SANTE PUBLIQUE D'après François Braun, huit établissements sont fermés dans l'Hexagone

20 Minutes avec AFP
D'après le ministre de la Santé, huit services d'urgence n'accueillent plus du tout de patients en France. (PHOTO D'ILLUSTRATION)
D'après le ministre de la Santé, huit services d'urgence n'accueillent plus du tout de patients en France. (PHOTO D'ILLUSTRATION) — LOIC VENANCE / AFP

Jusqu’ici, le ministre de la Santé s’était refusé à faire une telle déclaration dans un contexte d’inquiétudes sur la capacité des hôpitaux à traverser l’été. Mais ce mercredi, François Braun a reconnu que plusieurs services d’urgencessont actuellement fermés en France.

« En termes de fermetures, c’est-à-dire un service d’urgences qui n’accueillerait plus personne, il y en avait quatre avant le mois de juillet, il y en a huit aujourd’hui », a-t-il déclaré sur RTL. Ces propos marquent un changement de discours du ministre qui réfutait toute fermeture d’urgences, n’évoquant qu’un accès régulé des patients à certaines urgences, malgré des témoignages en ce sens des professionnels de santé.

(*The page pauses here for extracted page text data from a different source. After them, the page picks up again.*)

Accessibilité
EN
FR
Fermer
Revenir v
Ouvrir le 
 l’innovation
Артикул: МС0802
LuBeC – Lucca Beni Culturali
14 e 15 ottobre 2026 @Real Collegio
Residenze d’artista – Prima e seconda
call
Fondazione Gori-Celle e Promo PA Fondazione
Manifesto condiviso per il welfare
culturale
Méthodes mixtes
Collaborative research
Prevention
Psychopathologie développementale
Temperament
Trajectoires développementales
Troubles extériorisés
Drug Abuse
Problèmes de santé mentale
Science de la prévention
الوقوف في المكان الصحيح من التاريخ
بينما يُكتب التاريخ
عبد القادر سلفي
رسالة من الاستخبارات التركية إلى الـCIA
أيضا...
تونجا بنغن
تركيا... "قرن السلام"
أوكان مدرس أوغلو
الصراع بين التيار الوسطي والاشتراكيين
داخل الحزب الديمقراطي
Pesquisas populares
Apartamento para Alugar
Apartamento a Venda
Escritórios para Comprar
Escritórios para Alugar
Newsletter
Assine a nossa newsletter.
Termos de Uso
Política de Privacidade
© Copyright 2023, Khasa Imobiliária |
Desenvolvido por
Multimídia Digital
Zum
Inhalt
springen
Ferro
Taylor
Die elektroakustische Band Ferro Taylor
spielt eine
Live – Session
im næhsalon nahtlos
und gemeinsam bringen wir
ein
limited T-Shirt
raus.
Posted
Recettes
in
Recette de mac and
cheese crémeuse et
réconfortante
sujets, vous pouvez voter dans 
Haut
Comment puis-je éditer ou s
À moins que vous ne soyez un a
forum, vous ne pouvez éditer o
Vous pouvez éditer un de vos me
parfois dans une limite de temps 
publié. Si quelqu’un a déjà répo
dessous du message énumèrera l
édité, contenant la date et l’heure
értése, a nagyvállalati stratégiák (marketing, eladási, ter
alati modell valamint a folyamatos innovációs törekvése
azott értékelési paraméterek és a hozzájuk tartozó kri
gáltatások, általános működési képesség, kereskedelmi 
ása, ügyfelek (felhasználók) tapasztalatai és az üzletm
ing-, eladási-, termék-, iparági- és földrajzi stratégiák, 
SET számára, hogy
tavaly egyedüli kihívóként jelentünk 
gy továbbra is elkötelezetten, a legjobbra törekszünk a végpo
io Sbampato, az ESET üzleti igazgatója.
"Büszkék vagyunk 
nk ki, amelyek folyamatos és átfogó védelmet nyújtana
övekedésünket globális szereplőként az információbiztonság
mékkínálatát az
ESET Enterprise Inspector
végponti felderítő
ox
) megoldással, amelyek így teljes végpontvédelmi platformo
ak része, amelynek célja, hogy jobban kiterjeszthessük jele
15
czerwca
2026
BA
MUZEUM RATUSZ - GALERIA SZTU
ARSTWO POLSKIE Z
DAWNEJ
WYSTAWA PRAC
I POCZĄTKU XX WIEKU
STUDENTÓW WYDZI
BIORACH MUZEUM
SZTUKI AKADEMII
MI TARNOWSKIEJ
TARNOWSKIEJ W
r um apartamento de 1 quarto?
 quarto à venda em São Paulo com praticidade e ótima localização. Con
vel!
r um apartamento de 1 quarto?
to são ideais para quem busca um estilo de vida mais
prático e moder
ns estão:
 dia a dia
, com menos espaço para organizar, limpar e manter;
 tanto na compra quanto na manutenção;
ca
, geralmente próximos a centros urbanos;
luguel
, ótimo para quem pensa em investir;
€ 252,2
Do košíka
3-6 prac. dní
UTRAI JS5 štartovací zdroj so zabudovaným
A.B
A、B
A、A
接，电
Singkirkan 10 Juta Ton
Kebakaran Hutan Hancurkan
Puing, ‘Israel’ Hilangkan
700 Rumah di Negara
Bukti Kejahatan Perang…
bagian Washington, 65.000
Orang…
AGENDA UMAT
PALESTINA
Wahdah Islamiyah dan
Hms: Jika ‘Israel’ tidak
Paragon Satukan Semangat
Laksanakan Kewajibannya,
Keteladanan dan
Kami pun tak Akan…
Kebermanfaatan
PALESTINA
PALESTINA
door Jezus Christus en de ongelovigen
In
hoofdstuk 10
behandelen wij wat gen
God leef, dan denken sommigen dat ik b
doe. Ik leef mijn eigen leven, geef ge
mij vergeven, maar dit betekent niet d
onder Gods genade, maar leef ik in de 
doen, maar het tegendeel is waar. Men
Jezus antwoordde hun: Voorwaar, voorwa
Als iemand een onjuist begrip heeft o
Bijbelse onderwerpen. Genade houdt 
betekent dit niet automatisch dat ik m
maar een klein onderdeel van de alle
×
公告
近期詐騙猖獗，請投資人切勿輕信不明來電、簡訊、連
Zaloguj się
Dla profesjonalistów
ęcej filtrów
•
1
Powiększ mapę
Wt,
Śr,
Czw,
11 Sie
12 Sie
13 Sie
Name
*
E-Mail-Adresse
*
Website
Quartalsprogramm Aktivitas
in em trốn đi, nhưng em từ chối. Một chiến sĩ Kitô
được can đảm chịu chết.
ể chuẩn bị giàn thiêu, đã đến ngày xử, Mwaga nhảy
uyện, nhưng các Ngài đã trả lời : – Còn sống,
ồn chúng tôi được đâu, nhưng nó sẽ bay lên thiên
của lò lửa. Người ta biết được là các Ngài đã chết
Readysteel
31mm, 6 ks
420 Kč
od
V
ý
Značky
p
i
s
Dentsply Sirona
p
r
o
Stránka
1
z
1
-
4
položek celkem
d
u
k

Relativisation des conséquences

Dans une enquête publiée début août, l’association Samu-Urgences France, que François Braun a lui-même présidé juste avant de rejoindre le gouvernement, rapportait que de multiples services d’urgences avaient fermé pendant plusieurs jours en juillet. Cette enquête s’inscrit dans un contexte d’inquiétudes des soignants quant à la capacité des hôpitaux à traverser l’été, sur fond de manque de lits et de personnel.

Si le ministre a finalement reconnu l’existence de fermetures, il a toutefois relativisé leurs conséquences. Parmi les huit établissements fermés, un chiffre par ailleurs bien inférieur à ceux rapportés par les professionnels, « il y a quatre cliniques avec des services d’urgences publiques à proximité », a nuancé François Braun. « Il faut raison garder ». Le ministre a par ailleurs réitéré que toutes les parcelles du territoire français continuaient à disposer de services d'« urgences vitales », si besoin via des équipes mobiles du Samu.